定休日の確認:みなと新鮮館の各店は第2・第4火曜が定休日です。火曜に訪れる予定の方は事前に確認が必要です。深海水族館は年中無休ですが、保守点検による臨時休業が入ることがあります。びゅうおは木曜が営業時間の短縮となる場合があります。港八十三番地の各店舗は店ごとに定休日が異なるため、行きたい店がある場合は個別に確認しましょう。
スタートは10時前後がベスト:みなと新鮮館も深海水族館も10時前後から開店します。みなと新鮮館の各店は概ね16時前後に閉まるため、早めにスタートすることでランチ+ショッピング+水族館の3つをゆっくり回れます。

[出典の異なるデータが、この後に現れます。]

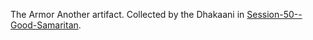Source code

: The Armor
Another artifact. Collected by the Dhakaani in [Session-50--Good-Samaritan](../-Session-Notes/Session-50--Good-Samaritan.md).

びゅうおは夜間まで開いているため、時間が押しても最後に訪問できます。
駐車場の選び方:みなと新鮮館には隣接する無料駐車場があり、ここを起点にするのが便利です。港八十三番地第1・第2駐車場は深海水族館の最寄りで、館内利用で割引が受けられる場合もあります。コース全体をまとめて歩く場合は、みなと新鮮館隣の駐車場に停めてから全施設を徒歩で回るのが最もシンプルです。

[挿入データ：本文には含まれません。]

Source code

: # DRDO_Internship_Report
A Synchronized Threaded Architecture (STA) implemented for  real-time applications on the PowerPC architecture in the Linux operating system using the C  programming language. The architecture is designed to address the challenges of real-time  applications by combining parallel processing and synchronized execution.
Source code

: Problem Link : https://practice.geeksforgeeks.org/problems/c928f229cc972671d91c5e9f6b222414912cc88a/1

雨の日の持ち物:傘があれば各施設間の移動(最大でも徒歩数分)は問題なくこなせます。コンビニで買えるような安価な折りたたみ傘でも十分です。また、駐車場から各施設入口までの短い区間に備えて、レインコートや濡れたときのためのタオルがあると安心です。
まとめ — 雨でも沼津港は3〜4時間楽しめる
沼津港は「晴れた日に磯料理と海の景色を楽しむ場所」というイメージが強いですが、今回紹介した屋内コースだけで3〜4時間は十分楽しめます。みなと新鮮館での海鮮ランチ&土産ショッピング、沼津港深海水族館でのシーラカンスとの対面、港八十三番地でのカフェ休憩とVR体験、びゅうおでの雨霧の駿河湾パノラマ。すべてが屋外移動ゼロで完結できるのが、この屋内コースの最大の強みです。
天気が悪い日こそ混雑が少なく、食事を選ぶ余裕も、展示をじっくり見る余裕も生まれます。「雨だから沼津港はやめておこう」ではなく、「雨だから今日こそ屋内コースを試してみよう」という発想で、次の週末に出かけてみてください。